[Soal tertulis]
Salin kembali baris-baris dari baris yang memuat "Document page, 1500x1125 pixels." sampai baris yang memuat "picture [1304, 1047, 1452, 1090]", lalu ganti "document elements" dengan "page elements". Biarkan bagian lainnya tetap sama.

::: Masukan tugas ini

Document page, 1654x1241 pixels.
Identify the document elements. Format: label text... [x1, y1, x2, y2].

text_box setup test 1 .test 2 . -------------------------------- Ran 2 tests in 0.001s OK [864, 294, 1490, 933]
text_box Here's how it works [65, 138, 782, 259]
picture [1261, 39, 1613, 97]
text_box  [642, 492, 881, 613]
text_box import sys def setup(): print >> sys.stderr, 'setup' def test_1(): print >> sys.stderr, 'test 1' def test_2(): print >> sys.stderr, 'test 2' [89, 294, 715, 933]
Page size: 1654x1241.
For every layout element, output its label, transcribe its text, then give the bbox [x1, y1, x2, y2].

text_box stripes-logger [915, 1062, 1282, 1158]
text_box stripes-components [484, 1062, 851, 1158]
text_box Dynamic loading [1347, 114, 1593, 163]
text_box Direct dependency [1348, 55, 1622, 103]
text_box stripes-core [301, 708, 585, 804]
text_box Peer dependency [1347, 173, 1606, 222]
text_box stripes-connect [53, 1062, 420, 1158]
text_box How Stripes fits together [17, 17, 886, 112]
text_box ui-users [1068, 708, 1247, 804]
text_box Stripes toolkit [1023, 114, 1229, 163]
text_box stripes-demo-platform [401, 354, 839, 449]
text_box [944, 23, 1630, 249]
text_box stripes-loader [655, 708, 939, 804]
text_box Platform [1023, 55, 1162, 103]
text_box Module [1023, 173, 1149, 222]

::::::
::: Masukan tugas ini

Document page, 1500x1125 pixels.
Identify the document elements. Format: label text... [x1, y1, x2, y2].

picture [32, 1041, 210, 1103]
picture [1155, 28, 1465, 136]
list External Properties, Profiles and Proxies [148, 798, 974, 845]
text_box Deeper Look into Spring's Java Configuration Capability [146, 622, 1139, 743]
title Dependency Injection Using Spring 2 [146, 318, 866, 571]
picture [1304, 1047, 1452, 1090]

::::::
::: Masukan tugas ini

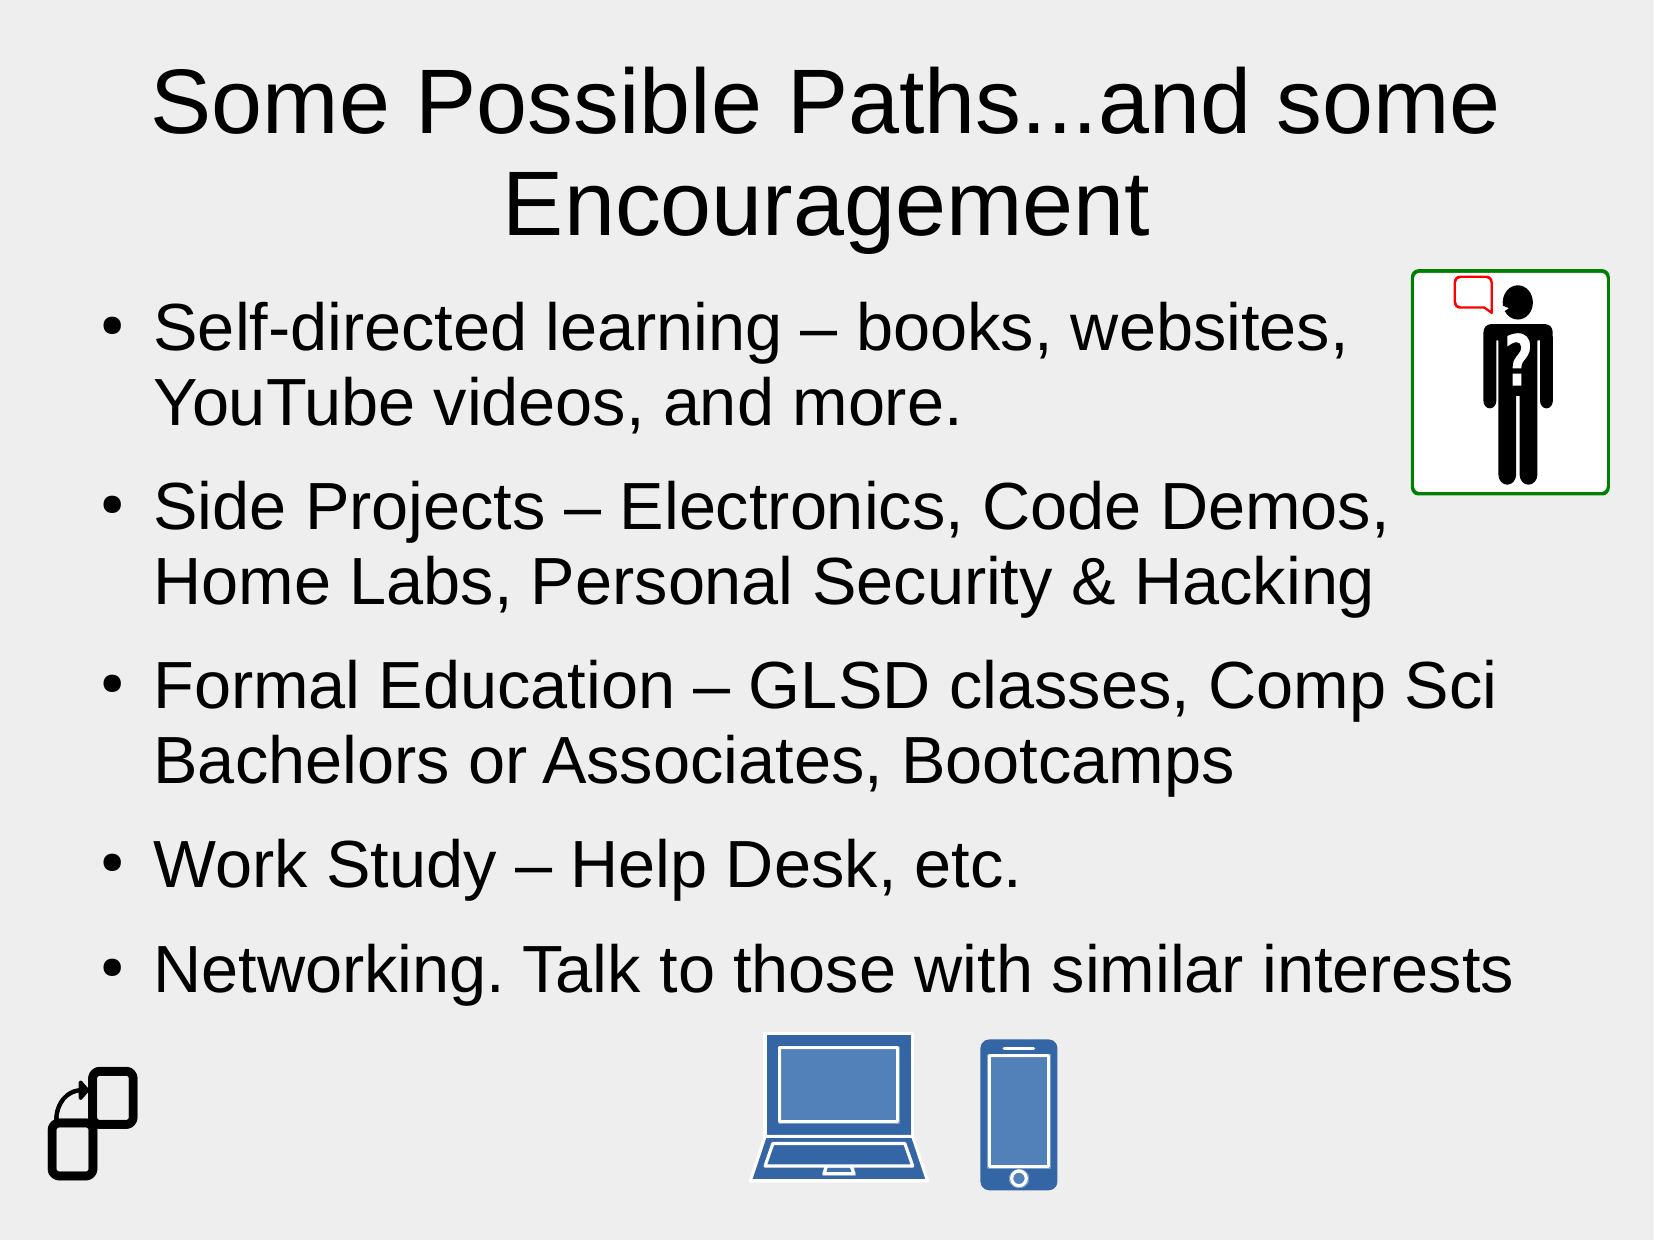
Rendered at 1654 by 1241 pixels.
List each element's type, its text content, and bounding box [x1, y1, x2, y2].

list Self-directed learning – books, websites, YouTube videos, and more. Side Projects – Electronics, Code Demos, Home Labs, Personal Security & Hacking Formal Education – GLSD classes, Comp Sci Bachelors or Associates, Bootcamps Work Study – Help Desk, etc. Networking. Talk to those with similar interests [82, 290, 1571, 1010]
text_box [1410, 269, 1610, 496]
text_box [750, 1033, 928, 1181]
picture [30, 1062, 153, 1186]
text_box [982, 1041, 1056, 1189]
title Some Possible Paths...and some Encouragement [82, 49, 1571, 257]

::::::

[Jawaban tertulis]
Document page, 1500x1125 pixels.
Identify the page elements. Format: label text... [x1, y1, x2, y2].

picture [32, 1041, 210, 1103]
picture [1155, 28, 1465, 136]
list External Properties, Profiles and Proxies [148, 798, 974, 845]
text_box Deeper Look into Spring's Java Configuration Capability [146, 622, 1139, 743]
title Dependency Injection Using Spring 2 [146, 318, 866, 571]
picture [1304, 1047, 1452, 1090]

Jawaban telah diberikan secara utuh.